Chinua Achebe – Things Fall Apart

l21/04/2015

After last month, when I didn’t get the photo of the books I’d picked and Ysr tried to illustrate it with covers from other editions, I’ve tried to locate the correct covers for each of these books. This one, I’m afraid, eluded me. Our copy’s too old. In fact, it’s a schools edition from the 60s. I can’t imagine a book such as this being in a school library these days. This novel is brutal. Had it been any longer it would be intolerably grim.

It’s two interlocking stories. One is how one member of a community, Okwonko, tries to overcome the shame his dissolute father brought on the family and to assert himself as a patriarch. Wrestling a lion helps, but he is so afraid of seeming weak that he makes several wrong moves. People die as a result. The other story is how, while he is serving his exile, the Europeans come and convert the Igbo townsfolk. The first missionary is sympathetic and tries to learn as much as he teaches, but is replaced by a zealot who antagonises the hold-outs. Once again, Okwokwo has to choose between seeming weak and listening to the Oracles who advise caution.

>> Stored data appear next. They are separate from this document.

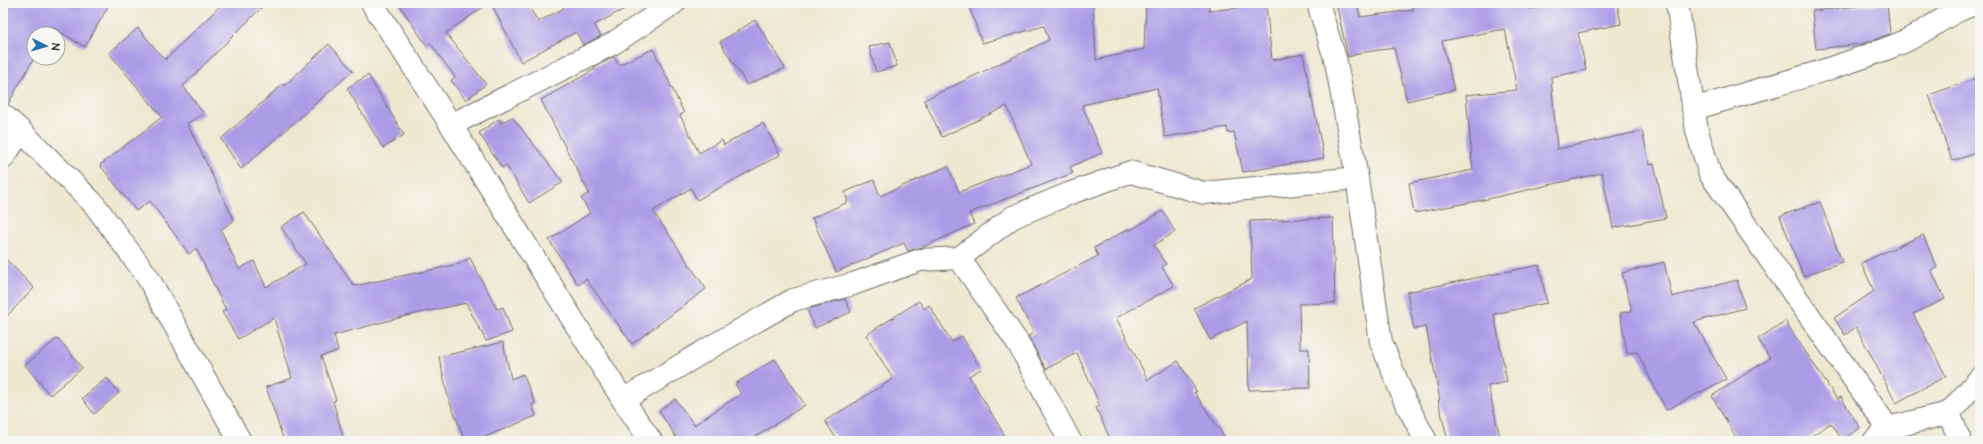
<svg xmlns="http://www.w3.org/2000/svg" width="1983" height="444" font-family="'Architects Daughter',sans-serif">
<rect width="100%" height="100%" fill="#f6f6f2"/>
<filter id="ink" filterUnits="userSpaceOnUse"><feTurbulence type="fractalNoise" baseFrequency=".025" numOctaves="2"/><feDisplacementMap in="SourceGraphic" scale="8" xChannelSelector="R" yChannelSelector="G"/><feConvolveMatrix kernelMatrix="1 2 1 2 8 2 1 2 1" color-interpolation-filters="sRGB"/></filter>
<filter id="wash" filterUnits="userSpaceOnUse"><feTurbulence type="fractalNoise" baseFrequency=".012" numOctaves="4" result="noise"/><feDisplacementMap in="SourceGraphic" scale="16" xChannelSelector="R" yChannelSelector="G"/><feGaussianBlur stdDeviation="0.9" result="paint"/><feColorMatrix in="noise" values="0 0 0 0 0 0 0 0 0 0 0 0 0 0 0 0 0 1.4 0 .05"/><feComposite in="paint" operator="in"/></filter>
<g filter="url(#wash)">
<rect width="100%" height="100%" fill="#eee8d0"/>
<g id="blocks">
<!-- building -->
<path fill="#ab9ce7" d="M 3,3 L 110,3 L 85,47 L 52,27 L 48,34 L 34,34 L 34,58 L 8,104 L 3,103 Z
M 223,3 L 266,3 L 183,86 L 204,114 L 187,123 L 234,220 L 221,230 L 239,269 L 254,261 L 266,287 L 306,264 L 281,227 L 304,212 L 354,286 L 459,264 L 470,258 L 497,309 L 503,307 L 512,332 L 486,341 L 466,303 L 402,317 L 334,335 L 338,351 L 321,356 L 336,400 L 333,401 L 343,437 L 330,441 L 284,441 L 266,387 L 292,378 L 274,318 L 238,339 L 222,312 L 226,310 L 196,248 L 189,254 L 150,201 L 136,211 L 100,165 L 162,117 L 109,53 L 138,28 L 165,60 Z
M 398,3 L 489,3 L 446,33 L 486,84 L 466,100 L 451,80 L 455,77 L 430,43 L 427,46 Z
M 491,3 L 527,3 L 538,22 L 564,8 L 561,3 L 636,3 L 594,25 L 601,36 L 583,45 L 576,32 L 521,62 Z
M 968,3 L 1093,3 L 1096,60 L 1144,49 L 1146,3 L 1209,3 L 1209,11 L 1266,5 L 1272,60 L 1303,54 L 1324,158 L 1243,172 L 1234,132 L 1228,133 L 1227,127 L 1165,137 L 1157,88 L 1082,105 L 1102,153 L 1070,167 L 1073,173 L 969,213 L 974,224 L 923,247 L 908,251 L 904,243 L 836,272 L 812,218 L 848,202 L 845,192 L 874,180 L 880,196 L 948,166 L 959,192 L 1031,164 L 1007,106 L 942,137 L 924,100 L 1049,40 L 1044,26 L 982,43 Z
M 1336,3 L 1357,3 L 1360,17 L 1413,10 L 1412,3 L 1529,3 L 1530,9 L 1562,3 L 1617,3 L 1621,24 L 1578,33 L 1586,70 L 1551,77 L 1557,149 L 1642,131 L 1650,165 L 1654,164 L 1666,218 L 1613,228 L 1602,173 L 1483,200 L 1414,213 L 1409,183 L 1473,170 L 1466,95 L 1517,90 L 1505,29 L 1442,41 L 1454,90 L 1407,101 L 1394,48 L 1365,52 L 1348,57 Z
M 1887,3 L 1890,34 L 1862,44 L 1816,49 L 1812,11 Z
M 755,20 L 785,68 L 747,85 L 720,42 Z
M 890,42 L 897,66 L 876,72 L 869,47 Z
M 329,44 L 353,71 L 241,169 L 221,139 L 283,84 L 284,86 Z
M 653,49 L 684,113 L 680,115 L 699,153 L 722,140 L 724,145 L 763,123 L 780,155 L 697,200 L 691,188 L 653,211 L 706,289 L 632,344 L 586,279 L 578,285 L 549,240 L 590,213 L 581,198 L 589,193 L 541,100 L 595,69 L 594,67 L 614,57 L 619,65 Z
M 368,75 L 404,135 L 383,148 L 347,88 Z
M 1980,77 L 1980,152 L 1952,161 L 1929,95 Z
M 512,117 L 563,182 L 529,203 L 506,165 L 502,168 L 479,133 L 499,119 L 501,123 Z
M 1820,202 L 1842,262 L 1803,276 L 1780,216 Z
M 1163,211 L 1175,232 L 1154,245 L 1166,264 L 1162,267 L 1174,286 L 1116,318 L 1148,380 L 1178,361 L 1197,392 L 1194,392 L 1227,441 L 1111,441 L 1096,408 L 1100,406 L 1077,353 L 1046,369 L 1028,336 L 1034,333 L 1016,298 L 1098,256 L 1094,248 L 1128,229 L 1129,231 Z
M 1333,218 L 1335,303 L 1299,304 L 1300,349 L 1309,349 L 1310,388 L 1249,390 L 1247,321 L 1210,340 L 1194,308 L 1252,279 L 1250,221 Z
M 1923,235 L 1937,268 L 1931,270 L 1945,299 L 1913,314 L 1946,376 L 1896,403 L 1856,327 L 1845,335 L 1834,318 L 1874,291 L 1861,263 Z
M 3,256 L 34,288 L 3,320 Z
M 1664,262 L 1672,297 L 1737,280 L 1745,308 L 1694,322 L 1726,379 L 1666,410 L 1637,352 L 1627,353 L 1620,313 L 1632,311 L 1622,273 Z
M 1539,265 L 1547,303 L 1494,314 L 1507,382 L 1488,386 L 1501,441 L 1448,441 L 1438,400 L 1440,400 L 1426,327 L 1414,329 L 1407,292 Z
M 845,299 L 851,312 L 815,328 L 807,309 Z
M 919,301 L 924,309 L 929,305 L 952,342 L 962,336 L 981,369 L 969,376 L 1008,441 L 838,441 L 825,421 L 893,379 L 866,335 Z
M 1785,321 L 1837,399 L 1841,397 L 1860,428 L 1842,440 L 1831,423 L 1804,441 L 1738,441 L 1712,396 L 1770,358 L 1758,339 Z
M 58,338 L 82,368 L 50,395 L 25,365 Z
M 503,342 L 511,379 L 523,374 L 535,403 L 532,405 L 536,416 L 475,441 L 465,441 L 448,397 L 439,357 Z
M 775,359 L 805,405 L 749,441 L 669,441 L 676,437 L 659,411 L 675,399 L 694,425 L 741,394 L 735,384 Z
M 107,378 L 119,393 L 94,414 L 82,398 Z"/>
</g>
</g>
<g filter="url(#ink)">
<use href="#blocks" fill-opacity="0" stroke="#6f6d65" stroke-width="1"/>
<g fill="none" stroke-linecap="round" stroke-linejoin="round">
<defs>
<path id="minor" d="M 372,3 L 451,125 L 623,400 L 651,441
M 1318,3 L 1336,62 L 1357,178 L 1381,342 L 1405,401 L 1426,441
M 1677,3 L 1697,131 L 1710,174 L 1888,428
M 1693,109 C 1763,88 1834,70 1901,43 C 1929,31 1950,10 1979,3
M 3,115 L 21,131 L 3,158
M 451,125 L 612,44 L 674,3
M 21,131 L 94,204 L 147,276 L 240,441
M 959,258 L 1018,343 L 1070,441
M 623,400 L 711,347 L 793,300 L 853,284 L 920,260 L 959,258 L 1013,217 L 1068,194 L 1130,172 L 1204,193 L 1357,178
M 1949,413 L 1960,441
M 1874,441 L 1888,428 L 1949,413 L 1980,378"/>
</defs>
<!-- minor casing -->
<use href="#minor" stroke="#6f6d65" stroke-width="24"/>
<!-- minor -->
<use href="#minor" stroke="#fff" stroke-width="22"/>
</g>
</g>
<!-- margin -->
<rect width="1983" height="444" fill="none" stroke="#f6f6f2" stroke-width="16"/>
<!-- north arrow -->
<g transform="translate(46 46) rotate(95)"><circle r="19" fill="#f6f6f2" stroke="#a5a5a2"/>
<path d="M0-3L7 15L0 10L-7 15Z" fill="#1f6fb2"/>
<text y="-6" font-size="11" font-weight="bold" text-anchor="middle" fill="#2b2b2b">N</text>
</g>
</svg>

What emerged in the recent obituaries for the author is the paradox that emerging from being colonised was, for Achebe, almost a completion of the absorption of Western values. Coming to London he saw the Europeans not as monsters or demi-gods but as people who’d almost sorted out their internal problems unaided, an example to developing nations as much as a problem for them. In using a title from Yeats he was clearly indicating that he was straddling both sides of the story, showing it from Okwonkwo’s perspective and treating the Earth Mother and Oracles as just as real as cowrie shells but not entirely siding with the capital-R Romantic notion of the Noble Savage as a repository of all the right values. Moreover, the missionaries gave Nigeria the ability to tell their stories in English, to reach a worldwide audience, and ground their claims for independence in the Enlightenment rhetoric of universal values and rights. Achebe uses all the opportunities afforded by the novel as a form to show an unsympathetic character from the inside and depict a way of life that was receding beyond even memory in the 1950s. As a result, he became Africa’s first literary star, paving the way for novelists, playwrights and poets from an entire continent to be taken seriously and judged on their merits rather than as exotic blooms. His death just under a year ago, was front-page news and an occasion for national mourning and reflection much as Mandela’s was for South Africa.